Sentant le vent tourner, Mastodon profite du momentum pour valoriser sa distinction fondamentale vis-à-vis de Twitter, dans un post qui est toujours épinglé sur son compte : une structure décentralisée et open source. L’objectif est limpide : fidéliser les nouveaux adeptes et convaincre les indécis, alors que Twitter traverse la période la plus incertaine de son histoire. « Cette structure décentralisée est ce qui rend Mastodon fondamentalement différent de Twitter et d’autres alternatives supposées, plaide le réseau social. Par définition, nous n’avons pas le pouvoir de définir vos règles, de vous montrer des publicités, de suivre vos données. »

Mais qu’est-ce qu’un réseau social décentralisé, au juste ? Pour faire simple, il se distingue par son architecture. En effet, il ne dispose pas de nœud central, mais d’une multitude de serveurs répartis dans le monde et qui coopèrent pour « former un réseau social mondial », comme l’explique la page d’entreprise de Mastodon. N’appartenant à aucune entité ou organisation, Mastodon est ce qu’on appelle un « réseau fédéré ». Chaque utilisateur peut, s’il le souhaite, héberger sa propre « instance » – un terme obscur qui désigne une sorte de mini-réseau social où l’on définit ses propres règles – tout en conservant la possibilité d’interagir avec des utilisateurs ayant opté pour d’autres noeuds du réseau, comme le détaille la page d’aide :

Depuis chaque instance de Mastodon, il est possible d’interagir avec les utilisateurs ou utilisatrices qui sont sur d’autres instances.

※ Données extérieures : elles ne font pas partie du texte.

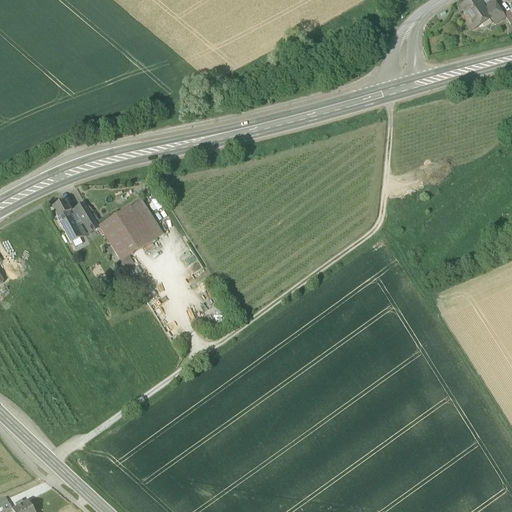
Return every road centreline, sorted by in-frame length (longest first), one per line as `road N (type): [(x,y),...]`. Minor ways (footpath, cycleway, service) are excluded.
road 1 (secondary): [(412,88),(94,163),(0,208)]
road 2 (track): [(393,94),(378,229),(210,350)]
road 3 (track): [(380,225),(511,433)]
road 4 (track): [(388,240),(511,153)]
road 5 (secondary): [(104,511),(0,414)]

C’est tout à fait comparable à ce qu’on peut échanger par courriel : vous pouvez envoyer un courriel depuis Gmail vers Yahoo, n’est-ce pas ? Cette possibilité d’échange existe aussi avec Mastodon parce que les instances sont connectées entre elles.

Après l’engouement, le retour à la réalité

Si l’architecture décentralisée, encore marginale à l’échelle des plateformes sociales, constitue un avantage concurrentiel pour Mastodon, elle ne lui a, du moins jusqu’ici, pas permis de renverser la table. En dépit d’une hausse de la fréquentation du site depuis octobre 2022, selon les données de Statista, Mastodon n’a que très peu bousculé Twitter, et l’a encore moins achevé avec ses 10 millions d’inscrits. À ce jour, la plateforme détenue par Elon Musk revendique, quant à elle, 564 millions d’utilisateurs actifs mensuels. Peut-être est-ce, justement, à cause de son architecture complexe et déroutante, ou parce que la majorité des utilisateurs n’est pas encore prête à faire la bascule ? En réalité, qu’importe : Mastodon a rempli sa mission.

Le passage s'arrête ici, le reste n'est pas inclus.